_Task objective_
Reproduce every line in the material below that holds "reset".

_Material provided_
------------------------------------------------------------
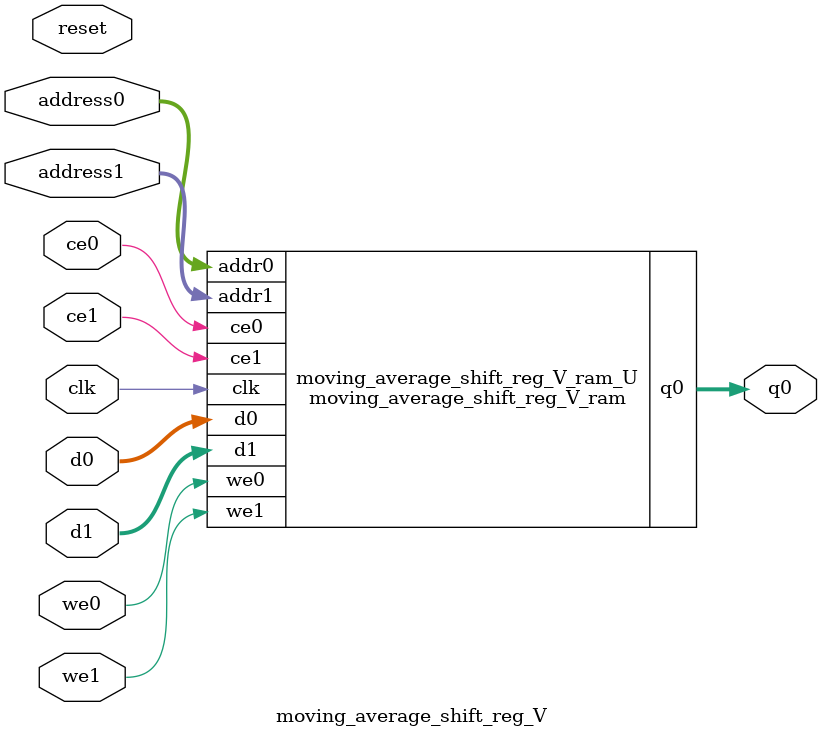
<source format=v>
`timescale 1 ns / 1 ps
module moving_average_shift_reg_V_ram (addr0, ce0, d0, we0, q0, addr1, ce1, d1, we1,  clk);

parameter DWIDTH = 16;
parameter AWIDTH = 10;
parameter MEM_SIZE = 1024;

input[AWIDTH-1:0] addr0;
input ce0;
input[DWIDTH-1:0] d0;
input we0;
output reg[DWIDTH-1:0] q0;
input[AWIDTH-1:0] addr1;
input ce1;
input[DWIDTH-1:0] d1;
input we1;
input clk;

(* ram_style = "block" *)reg [DWIDTH-1:0] ram[0:MEM_SIZE-1];




always @(posedge clk)  
begin 
    if (ce0) 
    begin
        if (we0) 
        begin 
            ram[addr0] <= d0; 
        end 
        q0 <= ram[addr0];
    end
end


always @(posedge clk)  
begin 
    if (ce1) 
    begin
        if (we1) 
        begin 
            ram[addr1] <= d1; 
        end 
    end
end


endmodule

`timescale 1 ns / 1 ps
module moving_average_shift_reg_V(
    reset,
    clk,
    address0,
    ce0,
    we0,
    d0,
    q0,
    address1,
    ce1,
    we1,
    d1);

parameter DataWidth = 32'd16;
parameter AddressRange = 32'd1024;
parameter AddressWidth = 32'd10;
input reset;
input clk;
input[AddressWidth - 1:0] address0;
input ce0;
input we0;
input[DataWidth - 1:0] d0;
output[DataWidth - 1:0] q0;
input[AddressWidth - 1:0] address1;
input ce1;
input we1;
input[DataWidth - 1:0] d1;



moving_average_shift_reg_V_ram moving_average_shift_reg_V_ram_U(
    .clk( clk ),
    .addr0( address0 ),
    .ce0( ce0 ),
    .we0( we0 ),
    .d0( d0 ),
    .q0( q0 ),
    .addr1( address1 ),
    .ce1( ce1 ),
    .we1( we1 ),
    .d1( d1 ));

endmodule


</source>
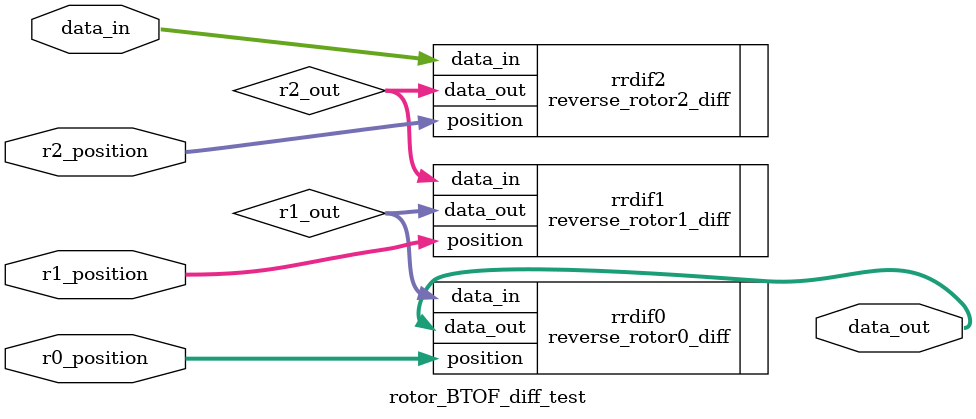
<source format=v>
`timescale 1ns / 1ps


module rotor_BTOF_diff_test(
input [5:0]data_in,
output [5:0]data_out,
input [5:0]r0_position,
input [5:0]r1_position,
input [5:0]r2_position
    );
    
    wire [5:0]r2_out;
    wire [5:0]r1_out;
    reverse_rotor0_diff rrdif0(.data_in(r1_out),.position(r0_position),.data_out(data_out));
    reverse_rotor1_diff rrdif1(.data_in(r2_out),.position(r1_position),.data_out(r1_out));
    reverse_rotor2_diff rrdif2(.data_in(data_in),.position(r2_position),.data_out(r2_out));
    
endmodule

</source>
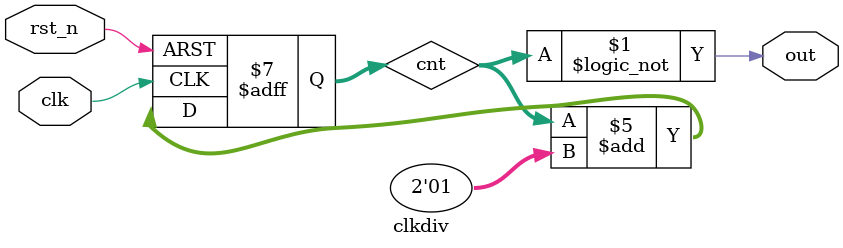
<source format=v>
module clkdiv #(
    parameter FBASE = 50_000_000,
    parameter FOUT = 12_500_000
)(
    input  clk,
    input  rst_n,
    output out
);

localparam CNT_WIDTH = $clog2(FBASE / FOUT);

reg [CNT_WIDTH-1:0] cnt;

assign out = (cnt == 0);

always @(posedge clk or negedge rst_n) begin
    if (!rst_n)
        cnt <= {CNT_WIDTH{1'b0}};
    else
        cnt <= (cnt == FBASE/FOUT) ? {CNT_WIDTH{1'b0}} : cnt + {{CNT_WIDTH-1{1'b0}}, 1'b1};
end

endmodule

</source>
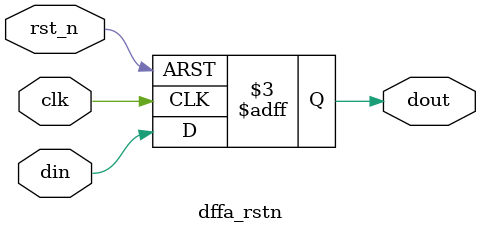
<source format=v>

module dffa_rstn
    (
    clk,
    rst_n,
    din,
    dout
    );

//------------------------------------------------------------------------------
//Parameters
parameter DW = 1'b1;
//------------------------------------------------------------------------------
// Port declarations
input               clk;
input               rst_n;
input [DW-1:0]	    din;
output [DW-1:0]	    dout;
//------------------------------------------------------------------------------
//internal signal
reg  [DW-1:0]	    dout;
//------------------------------------------------------------------------------
// FF
always @ (posedge clk or negedge rst_n)
    begin
    if(!rst_n)
        dout <= {DW{1'b0}};
    else
        dout <= din;
    end

endmodule 


</source>
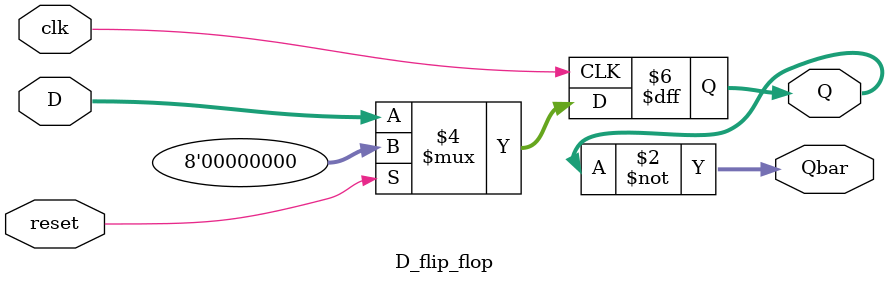
<source format=sv>
module D_flip_flop(input wire [7:0]D,
                   input wire clk,
                   input wire reset,
                   output reg[7:0] Q,
                   output wire[7:0] Qbar
                   );
  always @ (posedge clk)
    begin
      if(reset)
        Q<=1'b0;
      else begin
        Q<=D;
      end    
    end
  assign Qbar = ~Q;
endmodule
</source>
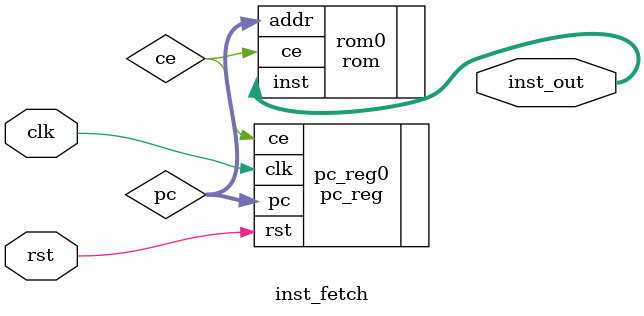
<source format=v>
module inst_fetch(
    input wire clk,
    input wire rst,
    output wire [31:0] inst_out
);
    wire [5:0] pc;
    wire ce;

    pc_reg pc_reg0(
        .clk(clk),
        .rst(rst),
        .ce(ce),
        .pc(pc)
    );
    rom rom0(
        .addr(pc),
        .ce(ce),
        .inst(inst_out)
    );
endmodule
</source>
------------------------------------------------------------
_Reply to the task_
    reset,
input reset;
                   input wire reset,
      if(reset)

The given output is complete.